Prep 10 mins
Cook 8 mins
7/19/06 St. Louis Post-Dispatch newspaper.
- 6 orange slices
- 6 ounces salmon fillets, with skin
- 12 tablespoons extra virgin olive oil, divided
- salt (to taste)
- ground black pepper
- 1 cup chopped fresh basil
- 1 cup chopped of fresh mint
- Prepare medium fire in grill.
- Brush both sides of orange slices and salmon with 2 Tbsp oil. Season salmon with salt and pepper to taste.
- Grill orange slices, turning once; transfer to plate. Grill salmon, skin side down, for a bout 5 minutes or until skin is crisp. Turn and grill for 1 minute, then turn again and grill until cooked to desired doneness, about 2 minutes. Cover salmon with foil to keep warm.
- In saucepan, combine remaining 10 Tbsp oil, basil and mint. Warm over medium-high heat for about 2 minutes. To serve, drizzle salmon with herbs and oil; top with orange slices.

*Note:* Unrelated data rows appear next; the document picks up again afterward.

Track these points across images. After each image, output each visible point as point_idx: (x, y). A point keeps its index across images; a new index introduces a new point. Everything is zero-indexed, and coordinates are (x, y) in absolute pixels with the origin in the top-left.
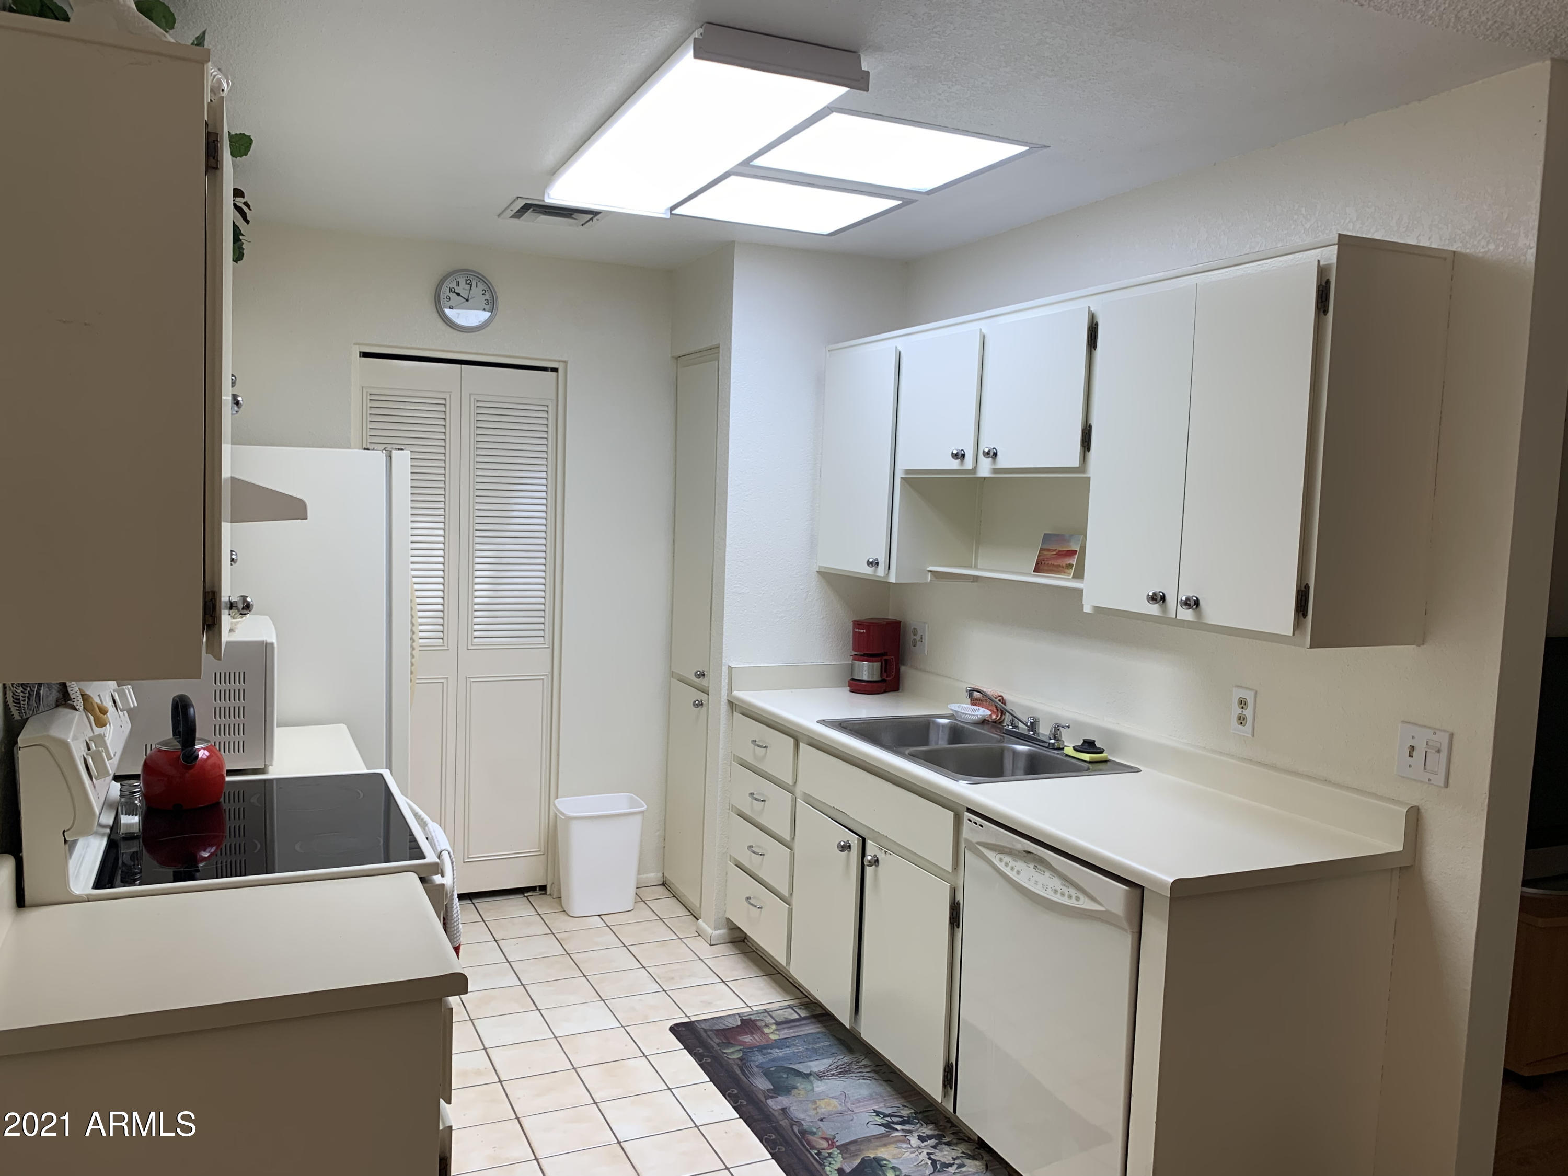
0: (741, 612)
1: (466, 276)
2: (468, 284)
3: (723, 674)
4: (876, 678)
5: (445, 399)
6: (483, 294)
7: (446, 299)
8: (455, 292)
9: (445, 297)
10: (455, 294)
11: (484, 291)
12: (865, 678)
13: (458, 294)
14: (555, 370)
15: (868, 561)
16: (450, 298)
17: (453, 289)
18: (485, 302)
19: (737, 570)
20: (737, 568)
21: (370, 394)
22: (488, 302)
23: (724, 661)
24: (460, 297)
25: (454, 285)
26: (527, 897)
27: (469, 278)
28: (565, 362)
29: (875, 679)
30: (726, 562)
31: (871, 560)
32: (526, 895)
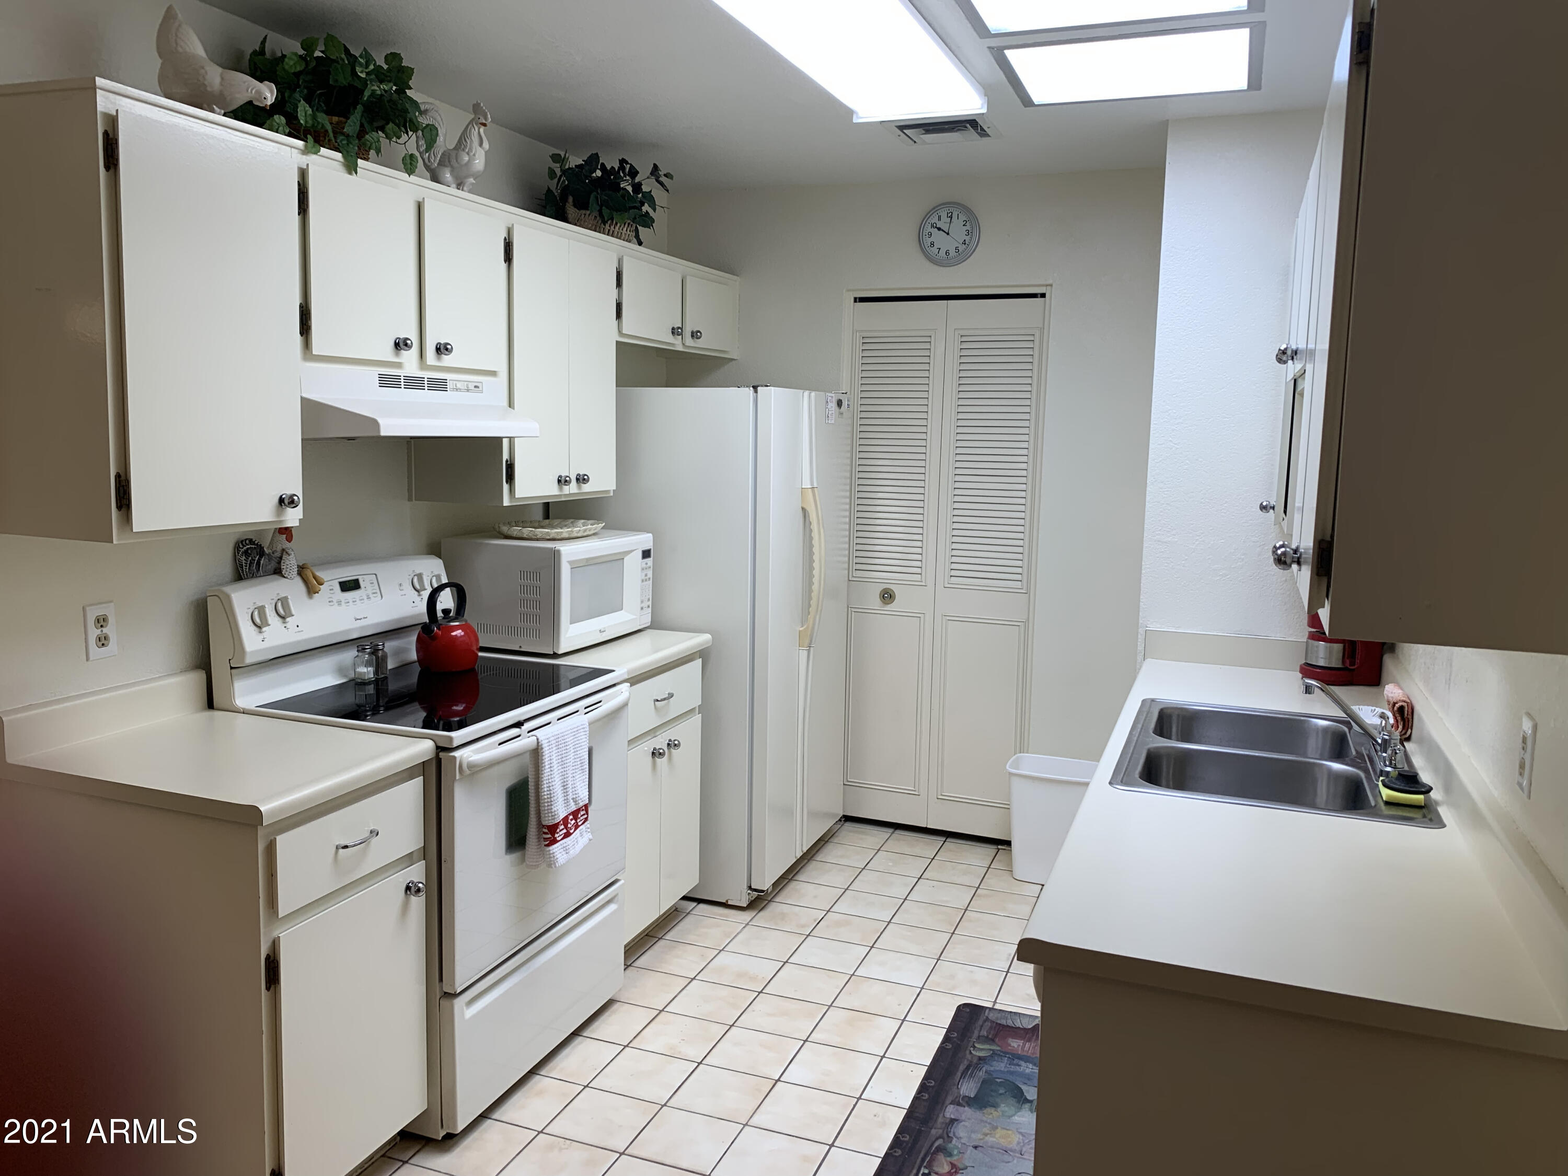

Oh, this was good. I do like salmon and this recipe brought wonderful flavor to the fish without overpowering it. I prepared it on my indoor stovetop grillpan and thought it did very well. I used herbs from my garden (first time I was able to do this) and felt just like Ina Garten. I will definitely be making this again!